SUPPLIED PASSAGE

#####

Step 1: Reading SMP Files#

The SMP (Sample/Bore) format is IWFM’s standard observation file format. Each record contains a bore ID, date/time, value, and optional exclusion flag.

from pyiwfm.io.smp import SMPReader

# Read all bores from an SMP file
reader = SMPReader("observed_heads.smp")
observed = reader.read()

print(f"Loaded {len(observed)} bores")
for bore_id, ts in list(observed.items())[:3]:
    print(f"  {bore_id}: {len(ts.times)} records, "
          f"range {ts.values.min():.1f} - {ts.values.max():.1f}")

Read a single bore:

ts = reader.read_bore("WELL-001")
if ts is not None:
    print(f"Bore {ts.bore_id}: {len(ts.times)} records")

Write SMP data back to a file:

from pyiwfm.io.smp import SMPWriter

writer = SMPWriter("output.smp")
writer.write(observed)

Step 2: IWFM2OBS – Interpolate to Observation Times#

The interpolate_to_obs_times function linearly interpolates simulated time series to match observation timestamps, mirroring the Fortran IWFM2OBS utility:

from pyiwfm.calibration.iwfm2obs import (
    interpolate_to_obs_times,
    interpolate_batch,
    InterpolationConfig,
)

#####

YOUR TASK
Copy the stretch of the passage on reading SMP files from "Step 1: Reading" through "observed = reader.read()", substituting "SampleReader" for every occurrence of "SMPReader".

#####

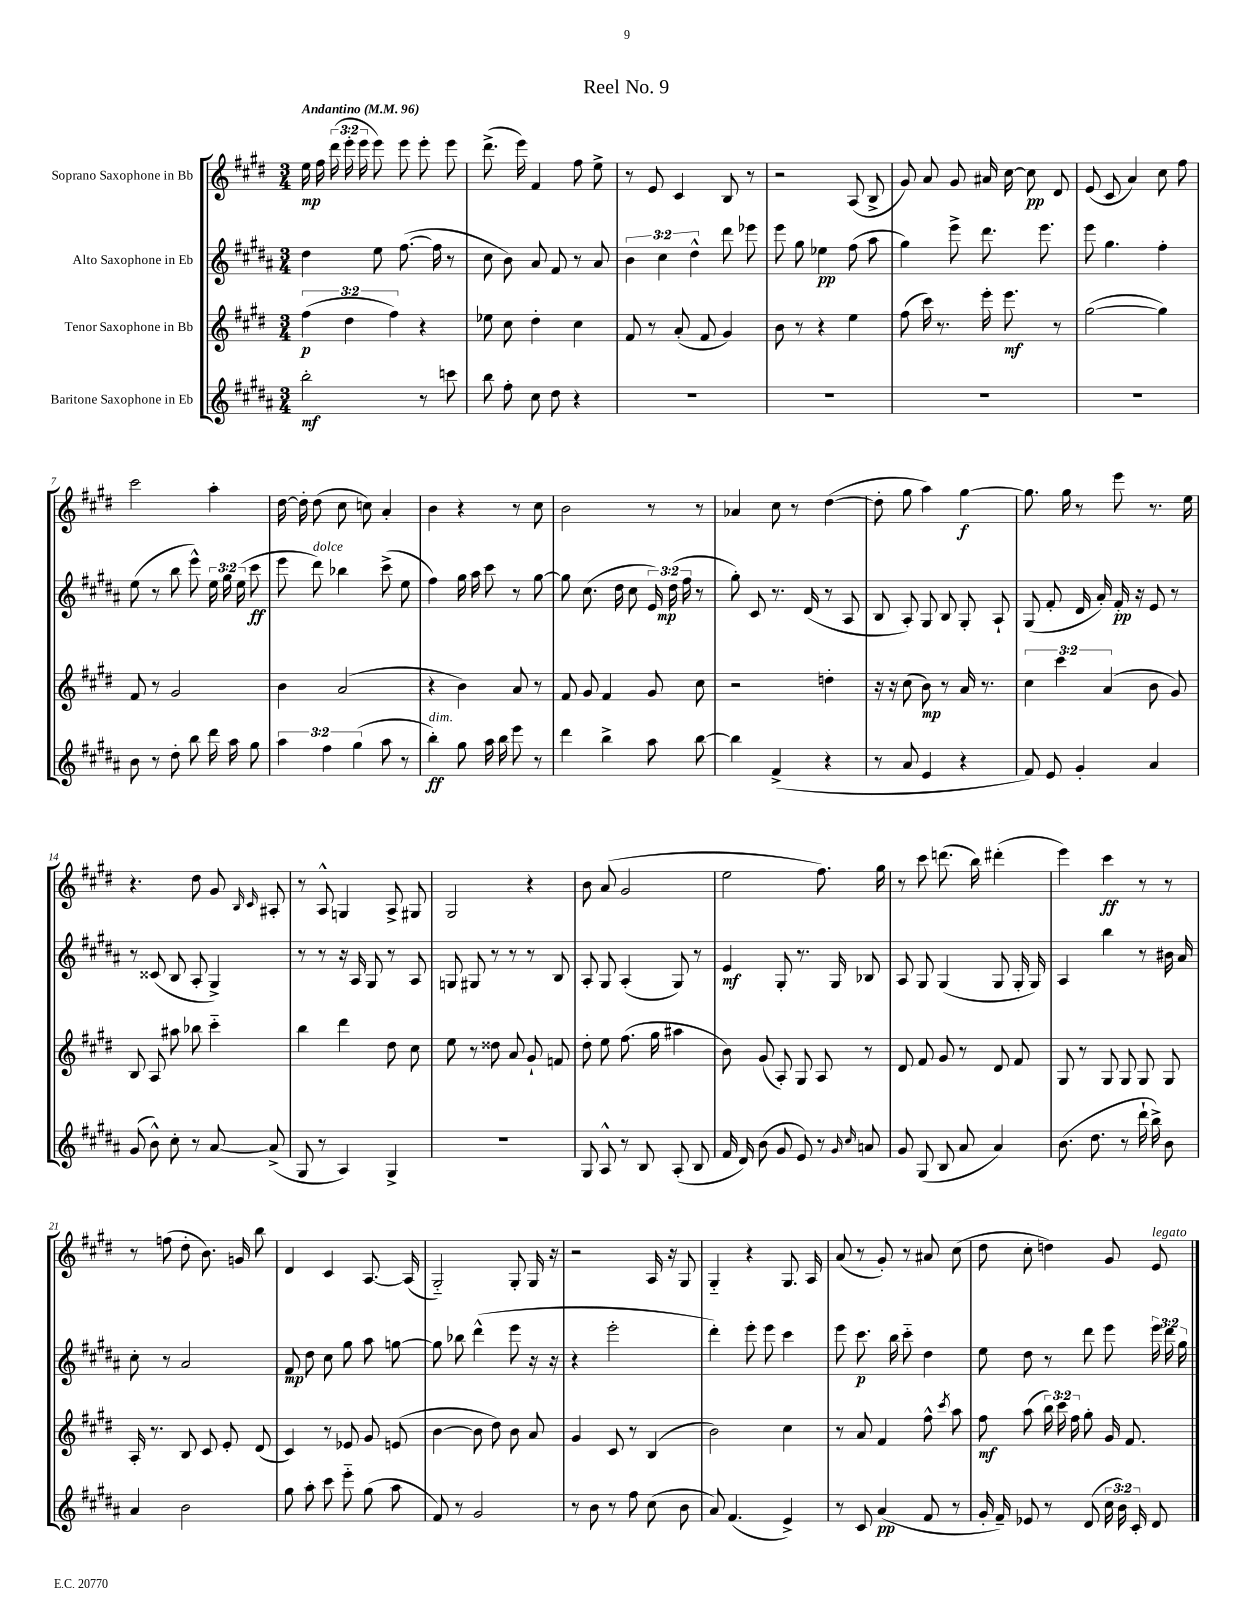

**kern	**kern	**kern	**kern
*staff4	*staff3	*staff2	*staff1
*clefG2	*clefG2	*clefG2	*clefG2
*k[f#c#g#d#a#]	*k[f#c#g#d#]	*k[f#c#g#d#a#]	*k[f#c#g#d#]
*M3/4	*M3/4	*M3/4	*M3/4
*MM96	*MM96	*MM96	*MM96
2bb'\	(6ff#\	4dd#\	16ee\
.	.	.	16ff#\
.	.	.	(24ddd#\
.	6dd#\	.	24eee'\
.	.	.	24eee\
.	.	8ee\	8eee\)
.	6ff#\)	.	.
.	.	([8.ff#\	8eee\
8r	4r	.	8eee'\
.	.	16ff#\]	.
8ccc\	.	8r	8eee\
=	=	=	=
8bb\	8ee-\	8cc#\	(8.ddd#^\
8ff#'\	8cc#\	8b\)	.
.	.	.	16eee\)
8cc#\	4dd#'\	8a#/	4f#/
8dd#\	.	8f#/	.
4r	4cc#\	8r	8ff#\
.	.	8a#/	8ee^\
=	=	=	=
2.r	8f#/	6b\	8r
.	8r	.	8e/
.	.	6cc#\	.
.	(8a'/	.	4c#/
.	.	6dd#^^\	.
.	8f#/	.	.
.	4g#/)	8ddd#\	8B/
.	.	8eee-\	8r
=	=	=	=
2.r	8b\	8eee\	2r
.	8r	8gg#\	.
.	4r	4ee-\	.
.	4ee\	(8ff#\	(8A/
.	.	8aa#\	8B^/
=	=	=	=
2.r	(8ff#\	4gg#\)	8g#/)
.	16ccc#\)	.	8a/
.	8.r	.	.
.	.	8eee^\	8g#/
.	16eee'\	8.ddd#\	16a#/
.	8.eee\	.	[16cc#\
.	.	.	8cc#\]
.	.	8.eee\	.
.	8r	.	8d#/
=	=	=	=
2.r	([2gg#\	8eee\	(8e/
.	.	4.gg#\	8c#/
.	.	.	4a/)
.	4gg#\])	4ff#'\	8cc#\
.	.	.	8ff#\
=	=	=	=
8b\	8f#/	(8ee\	2ccc#\
8r	8r	8r	.
8dd#'\	2g#/	8bb\	.
8bb\	.	8eee^^\)	.
16ddd#\	.	24ee\	4aa'\
.	.	24gg#\	.
16aa#\	.	.	.
.	.	(24ee\	.
8gg#\	.	8ccc#\	.
=	=	=	=
6aa#\	4b\	8eee\	[16dd#\
.	.	.	16dd#'\]
.	.	8ddd#\)	(8dd#\
6ff#\	.	.	.
.	(2a/	4bb-\	8cc#\
(6gg#\	.	.	.
.	.	.	8cc\)
8aa#\	.	(8ccc#^\	4a'/
8r	.	8ee\	.
=	=	=	=
4bb'\)	4r	4ff#\)	4b\
8gg#\	4b\)	16gg#\	4r
.	.	16aa#\	.
16aa#\	.	8ccc#\	.
16bb\	.	.	.
8eee\	8a/	8r	8r
8r	8r	[8gg#\	8cc#\
=	=	=	=
4ddd#\	8f#/	8gg#\]	2b\
.	8g#/	(8.cc#\	.
4bb^\	4f#/	.	.
.	.	16dd#\	.
.	.	8cc#\	.
8aa#\	8g#/	24e/)	8r
.	.	(24dd#\	.
.	.	24ff#\	.
[8bb\	8cc#\	8r	8r
=	=	=	=
4bb\]	2r	8gg#'\)	4a-/
.	.	8c#/	.
(4f#^/	.	8.r	8cc#\
.	.	.	8r
.	.	(16d#/	.
4r	4dd'\	8r	([4dd#\
.	.	8A#/	.
=	=	=	=
8r	16r	8B/	8dd#'\]
.	16r	.	.
8a#/	(8cc#\	8A#'/)	8gg#\
4e/	8b\)	8G#/	4aa\)
.	8r	8B/	.
4r	16a/	8G#'/	[4gg#\
.	8.r	.	.
.	.	8A#`/	.
=	=	=	=
8f#/)	6cc#\	(8G#/	8.gg#\]
8e/	.	8f#'/	.
.	6ccc#\	.	.
.	.	.	16gg#\
4g#'/	.	16d#/	8r
.	.	16a#'/)	.
.	(6a/	.	.
.	.	16f#'/	8eee\
.	.	16r	.
4a#/	8b\	8e/	8.r
.	8g#/)	8r	.
.	.	.	16ee\
=	=	=	=
(8g#/	8B/	8r	4.r
8b^^\)	8A/	(8c##/	.
8cc#'\	8aa#\	8B/	.
8r	8bb-\	8A#'/	8dd#\
[8a#/	4ccc#'~\	4G#^/)	8g#/
.	.	.	16qqB/
.	.	.	16qqc#/
(8a#^/]	.	.	8A#'/
=	=	=	=
8G#/	4bb\	8r	8r
8r	.	8r	8A^^/
4A#/)	4ddd#\	16r	4G/
.	.	16A#/	.
.	.	8G#/	.
4G#^/	8dd#\	8r	8A^/
.	8cc#\	8A#/	8G#/
=	=	=	=
2.r	8ee\	8G/	2G#/
.	8r	8G#/	.
.	8dd##\	8r	.
.	8a/	8r	.
.	8g#`/	8r	4r
.	8f/	8B/	.
=	=	=	=
8G#/	8dd#'\	8A#'/	8b\
8A#^^/	8ee\	8G#/	(8a/
8r	(8.ff#\	(4A#'/	2g#/
8B/	.	.	.
.	16gg#\	.	.
(8A#'/	4aa#\	8G#/)	.
8B/	.	8r	.
=	=	=	=
16f#/	8b\)	4e/	2ee\
16d#/)	.	.	.
(8b\	(8g#/	.	.
8g#/	8A'/)	8G#'/	.
8e/)	8G#/	8.r	.
8r	8A/	.	8.ff#\)
.	.	16G#/	.
16qqg#/	.	.	.
16qqcc#/	.	.	.
8a/	8r	8B-/	.
.	.	.	16gg#\
=	=	=	=
8g#/	8d#/	8A#/	8r
(8G#/	8f#/	8G#/	8ccc#\
8B/	8g#/	(4G#/	(8.ddd\
8a#/	8r	.	.
.	.	.	16bb\)
4a#/)	8d#/	8G#/	(4ddd#'\
.	8f#/	16G#'/	.
.	.	16G#/)	.
=	=	=	=
(8.b\	8G#/	4A#/	4eee\)
.	8r	.	.
8.dd#\	.	.	.
.	8G#/	4bb\	4ccc#\
8r	8G#/	.	.
16ddd#`\	8G#/	8r	8r
16bb^\)	.	.	.
8b\	8G#/	16b#\	8r
.	.	16a#/	.
=	=	=	=
4a#/	16A'/	8cc#'\	8r
.	8.r	.	.
.	.	8r	(8ff\
2b\	8B/	2a#/	8dd#'\
.	8c#/	.	8.b\)
.	8e'/	.	.
.	.	.	16g/
.	(8d#/	.	8bb\
=	=	=	=
8gg#\	4c#/)	8f#/	4d#/
8aa#'\	.	8dd#\	.
8ccc#\	8r	8cc#\	4c#/
8eee'~\	8e-/	8gg#\	.
(8gg#\	8g#/	8aa#\	[8.A/
8aa#\	(8e/	[8gg\	.
.	.	.	(16A/]
=	=	=	=
8f#/)	[4b\	8gg\]	2G#'~/)
8r	.	8bb-\	.
2g#/	8b\]	(4ddd#^^\	.
.	8dd#\)	.	.
.	8b\	8eee\	8G#'/
.	8a/	16r	16G#/
.	.	16r	16r
=	=	=	=
8r	4g#/	4r	2r
8b\	.	.	.
8r	8c#/	2eee'\	.
8ff#\	8r	.	.
(8cc#\	(4B/	.	16A/
.	.	.	16r
8b\	.	.	8G#/
=	=	=	=
8a#/)	2b\)	4ddd#'\)	4G#'~/
(4.f#/	.	.	.
.	.	8eee'\	4r
.	.	8eee\	.
4e^/)	4cc#\	4ccc#\	8.G#/
.	.	.	16A/
=	=	=	=
8r	8r	8eee\	(8a/
8c#/	8a/	8.ccc#\	8r
(4a#/	4f#/	.	8g#'/)
.	.	16bb\	.
.	.	8ccc#'~\	8r
8f#/	8ff#^^\	4dd#\	8a#/
.	8qccc#/	.	.
8r	8aa\	.	(8cc#\
=	=	=	=
16g#'/	8ff#\	8ee\	8dd#\
16f#~/)	.	.	.
8e-/	(8aa\	8dd#\	8cc#'\
8r	24bb\)	8r	4dd\)
.	24ccc#\	.	.
.	24ff#\	.	.
(8d#/	8gg#'\	8ddd#\	.
24cc#\	16g#/	8eee\	8g#/
24b\)	.	.	.
.	8.f#/	.	.
24c#'/	.	.	.
8d#/	.	24eee\	8e/
.	.	24ddd#\	.
.	.	24gg#\	.
==	==	==	==
*-	*-	*-	*-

#####

THE OUTPUT
Step 1: Reading SMP Files#

The SMP (Sample/Bore) format is IWFM’s standard observation file format. Each record contains a bore ID, date/time, value, and optional exclusion flag.

from pyiwfm.io.smp import SampleReader

# Read all bores from an SMP file
reader = SampleReader("observed_heads.smp")
observed = reader.read()